**WHAT TO DO**:
• a. In the passage on the patient health story, what kind of entry are many EHR systems forcing physicians into?
• b. Give the passage on the patient health story again, starting at "We are in danger" and ending at "any level, usability.", and swap "point-and-click entry" for "menu-driven entry".

***** PROVIDED PASSAGE

At great risk of extinction in our pursuit of health information exchange is the patient health story. Every patient has one, and it’s more than just an aggregation of care “data.” It is the chronicle of every care encounter, treatment decision, clinical conversation, and health outcome in a patient’s life from birth to death. Preserving that story will be critical to capturing an information-rich care record for coordinated care and treatment decisions, facilitating truly practical adoption and integration of electronic health record (EHR) systems, and engaging patients in their own care story in a way that empowers them to make better health decisions and meet care compliance goals. And if the goal is a meaningful NHIN, then the story has to matter. The sum is greater than its parts.
We are in danger of losing this story in the EHR. Physicians and other care providers need the freedom to record as much detail as they feel necessary when documenting a care encounter with a patient. Many EHR systems are forcing physicians into point-and-click entry that is radically changing the way they document patient care, and many are complaining that restricted “data” fields in EHR systems are prohibiting them from documenting the way they need to. (See New York Times article The Doctor vs. the Computer – http://well.blogs.nytimes.com/2010/12/30/the-doctor-vs-the-computer/.) EHR systems should not ask providers to compromise either the care process or the way they choose to document it simply to “fit” the system. This is not, on any level, usability.

**********
***** DATASET EXCERPTS

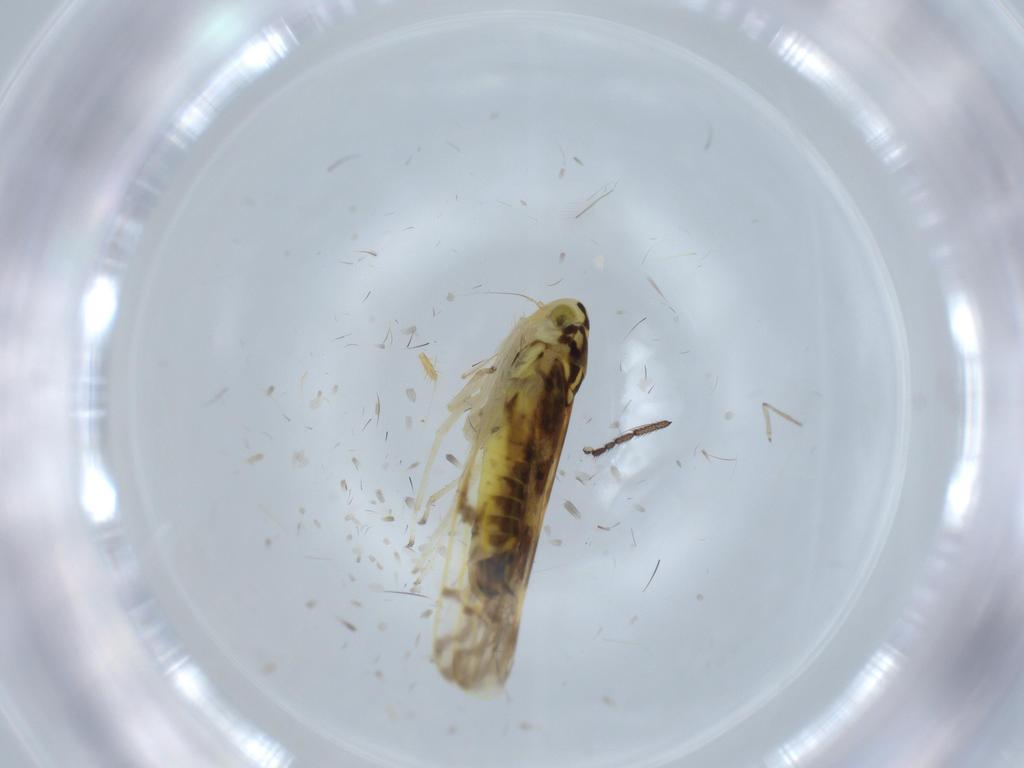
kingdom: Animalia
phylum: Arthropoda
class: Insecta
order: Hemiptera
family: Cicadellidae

**********
***** DATASET EXCERPTS

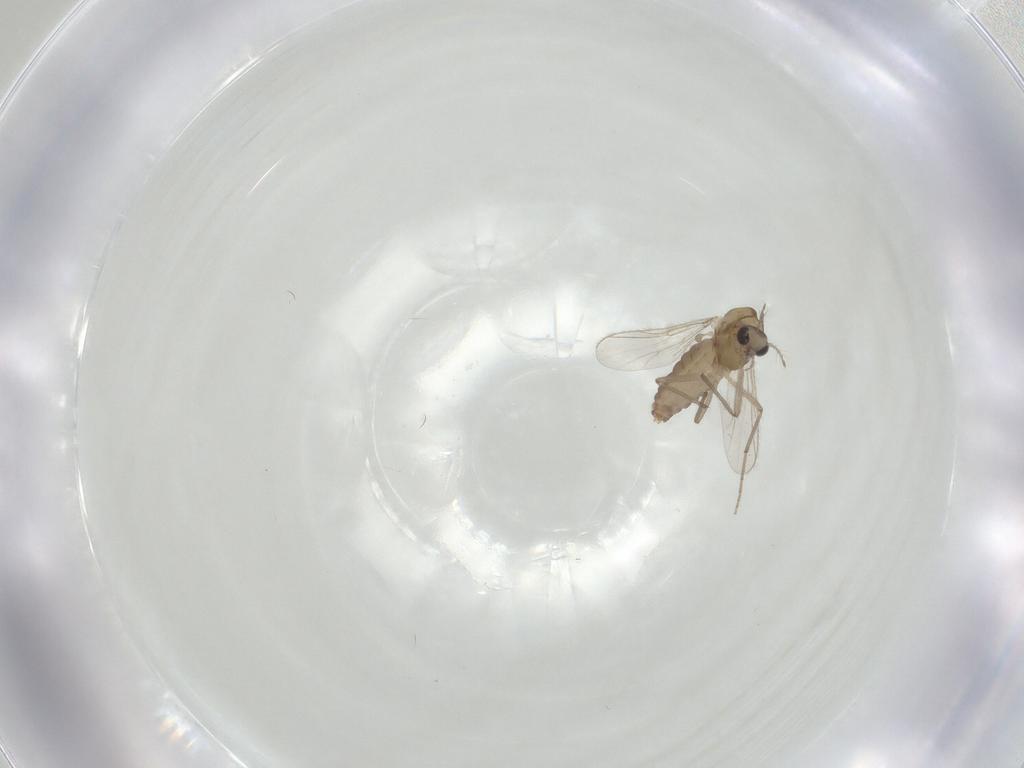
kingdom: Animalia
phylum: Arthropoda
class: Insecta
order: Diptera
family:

**********
***** DATASET EXCERPTS

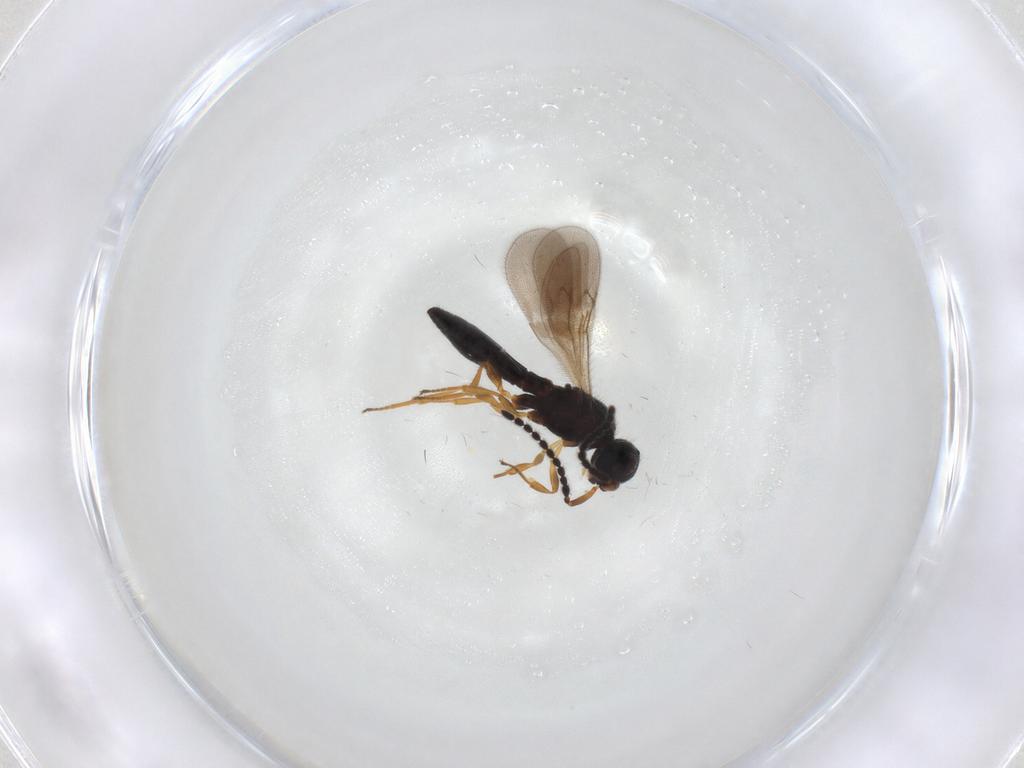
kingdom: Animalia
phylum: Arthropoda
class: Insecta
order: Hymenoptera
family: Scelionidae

**********

**EXERCISE RESPONSES**:
• a. Point-and-click entry.

• b.
We are in danger of losing this story in the EHR. Physicians and other care providers need the freedom to record as much detail as they feel necessary when documenting a care encounter with a patient. Many EHR systems are forcing physicians into menu-driven entry that is radically changing the way they document patient care, and many are complaining that restricted “data” fields in EHR systems are prohibiting them from documenting the way they need to. (See New York Times article The Doctor vs. the Computer – http://well.blogs.nytimes.com/2010/12/30/the-doctor-vs-the-computer/.) EHR systems should not ask providers to compromise either the care process or the way they choose to document it simply to “fit” the system. This is not, on any level, usability.